Start of RECORDS

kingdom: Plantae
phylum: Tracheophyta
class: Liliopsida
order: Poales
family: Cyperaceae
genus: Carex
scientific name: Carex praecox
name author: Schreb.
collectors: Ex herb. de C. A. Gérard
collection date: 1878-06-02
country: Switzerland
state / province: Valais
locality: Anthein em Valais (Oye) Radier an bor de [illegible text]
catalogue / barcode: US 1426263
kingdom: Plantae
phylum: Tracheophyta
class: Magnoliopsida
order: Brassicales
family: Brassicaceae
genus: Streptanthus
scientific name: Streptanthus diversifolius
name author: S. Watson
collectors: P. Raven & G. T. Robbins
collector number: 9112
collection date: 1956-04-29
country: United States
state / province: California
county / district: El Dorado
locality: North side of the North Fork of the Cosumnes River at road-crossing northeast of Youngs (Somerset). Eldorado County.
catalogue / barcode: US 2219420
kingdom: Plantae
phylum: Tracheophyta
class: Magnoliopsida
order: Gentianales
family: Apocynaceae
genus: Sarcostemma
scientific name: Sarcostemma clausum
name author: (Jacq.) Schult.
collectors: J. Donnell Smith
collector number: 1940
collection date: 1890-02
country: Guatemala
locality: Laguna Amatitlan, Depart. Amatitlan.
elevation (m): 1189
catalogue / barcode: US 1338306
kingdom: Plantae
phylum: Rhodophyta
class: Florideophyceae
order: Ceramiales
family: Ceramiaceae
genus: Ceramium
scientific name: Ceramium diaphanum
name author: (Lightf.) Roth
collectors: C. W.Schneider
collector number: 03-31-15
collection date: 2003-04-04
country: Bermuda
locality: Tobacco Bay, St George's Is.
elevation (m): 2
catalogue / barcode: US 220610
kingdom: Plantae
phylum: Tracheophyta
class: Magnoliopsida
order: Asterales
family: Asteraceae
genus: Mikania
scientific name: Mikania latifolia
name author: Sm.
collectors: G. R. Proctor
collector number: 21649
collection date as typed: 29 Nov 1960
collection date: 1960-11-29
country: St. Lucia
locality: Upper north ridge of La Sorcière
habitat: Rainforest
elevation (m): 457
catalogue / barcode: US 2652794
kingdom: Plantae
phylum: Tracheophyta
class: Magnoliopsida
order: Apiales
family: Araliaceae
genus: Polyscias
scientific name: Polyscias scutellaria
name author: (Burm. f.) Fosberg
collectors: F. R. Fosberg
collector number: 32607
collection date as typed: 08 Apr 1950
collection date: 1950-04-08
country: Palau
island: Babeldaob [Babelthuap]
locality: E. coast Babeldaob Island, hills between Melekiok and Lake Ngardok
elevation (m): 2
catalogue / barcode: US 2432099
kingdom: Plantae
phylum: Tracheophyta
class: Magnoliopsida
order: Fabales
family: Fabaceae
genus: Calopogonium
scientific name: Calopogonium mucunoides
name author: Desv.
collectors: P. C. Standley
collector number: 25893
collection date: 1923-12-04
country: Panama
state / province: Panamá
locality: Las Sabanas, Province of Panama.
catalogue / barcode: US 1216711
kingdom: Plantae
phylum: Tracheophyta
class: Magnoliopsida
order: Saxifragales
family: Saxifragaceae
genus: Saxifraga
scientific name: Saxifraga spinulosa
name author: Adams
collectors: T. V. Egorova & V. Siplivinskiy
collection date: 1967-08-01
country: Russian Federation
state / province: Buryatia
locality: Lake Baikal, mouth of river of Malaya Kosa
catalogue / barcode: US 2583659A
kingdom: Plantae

End of RECORDS

WORK REQUIRED: Swap each "catalogue" in the records above for "catalog", and reproduce every record with nothing else altered.

SOLVED EXERCISE:
kingdom: Plantae
phylum: Tracheophyta
class: Liliopsida
order: Poales
family: Cyperaceae
genus: Carex
scientific name: Carex praecox
name author: Schreb.
collectors: Ex herb. de C. A. Gérard
collection date: 1878-06-02
country: Switzerland
state / province: Valais
locality: Anthein em Valais (Oye) Radier an bor de [illegible text]
catalog / barcode: US 1426263
kingdom: Plantae
phylum: Tracheophyta
class: Magnoliopsida
order: Brassicales
family: Brassicaceae
genus: Streptanthus
scientific name: Streptanthus diversifolius
name author: S. Watson
collectors: P. Raven & G. T. Robbins
collector number: 9112
collection date: 1956-04-29
country: United States
state / province: California
county / district: El Dorado
locality: North side of the North Fork of the Cosumnes River at road-crossing northeast of Youngs (Somerset). Eldorado County.
catalog / barcode: US 2219420
kingdom: Plantae
phylum: Tracheophyta
class: Magnoliopsida
order: Gentianales
family: Apocynaceae
genus: Sarcostemma
scientific name: Sarcostemma clausum
name author: (Jacq.) Schult.
collectors: J. Donnell Smith
collector number: 1940
collection date: 1890-02
country: Guatemala
locality: Laguna Amatitlan, Depart. Amatitlan.
elevation (m): 1189
catalog / barcode: US 1338306
kingdom: Plantae
phylum: Rhodophyta
class: Florideophyceae
order: Ceramiales
family: Ceramiaceae
genus: Ceramium
scientific name: Ceramium diaphanum
name author: (Lightf.) Roth
collectors: C. W.Schneider
collector number: 03-31-15
collection date: 2003-04-04
country: Bermuda
locality: Tobacco Bay, St George's Is.
elevation (m): 2
catalog / barcode: US 220610
kingdom: Plantae
phylum: Tracheophyta
class: Magnoliopsida
order: Asterales
family: Asteraceae
genus: Mikania
scientific name: Mikania latifolia
name author: Sm.
collectors: G. R. Proctor
collector number: 21649
collection date as typed: 29 Nov 1960
collection date: 1960-11-29
country: St. Lucia
locality: Upper north ridge of La Sorcière
habitat: Rainforest
elevation (m): 457
catalog / barcode: US 2652794
kingdom: Plantae
phylum: Tracheophyta
class: Magnoliopsida
order: Apiales
family: Araliaceae
genus: Polyscias
scientific name: Polyscias scutellaria
name author: (Burm. f.) Fosberg
collectors: F. R. Fosberg
collector number: 32607
collection date as typed: 08 Apr 1950
collection date: 1950-04-08
country: Palau
island: Babeldaob [Babelthuap]
locality: E. coast Babeldaob Island, hills between Melekiok and Lake Ngardok
elevation (m): 2
catalog / barcode: US 2432099
kingdom: Plantae
phylum: Tracheophyta
class: Magnoliopsida
order: Fabales
family: Fabaceae
genus: Calopogonium
scientific name: Calopogonium mucunoides
name author: Desv.
collectors: P. C. Standley
collector number: 25893
collection date: 1923-12-04
country: Panama
state / province: Panamá
locality: Las Sabanas, Province of Panama.
catalog / barcode: US 1216711
kingdom: Plantae
phylum: Tracheophyta
class: Magnoliopsida
order: Saxifragales
family: Saxifragaceae
genus: Saxifraga
scientific name: Saxifraga spinulosa
name author: Adams
collectors: T. V. Egorova & V. Siplivinskiy
collection date: 1967-08-01
country: Russian Federation
state / province: Buryatia
locality: Lake Baikal, mouth of river of Malaya Kosa
catalog / barcode: US 2583659A
kingdom: Plantae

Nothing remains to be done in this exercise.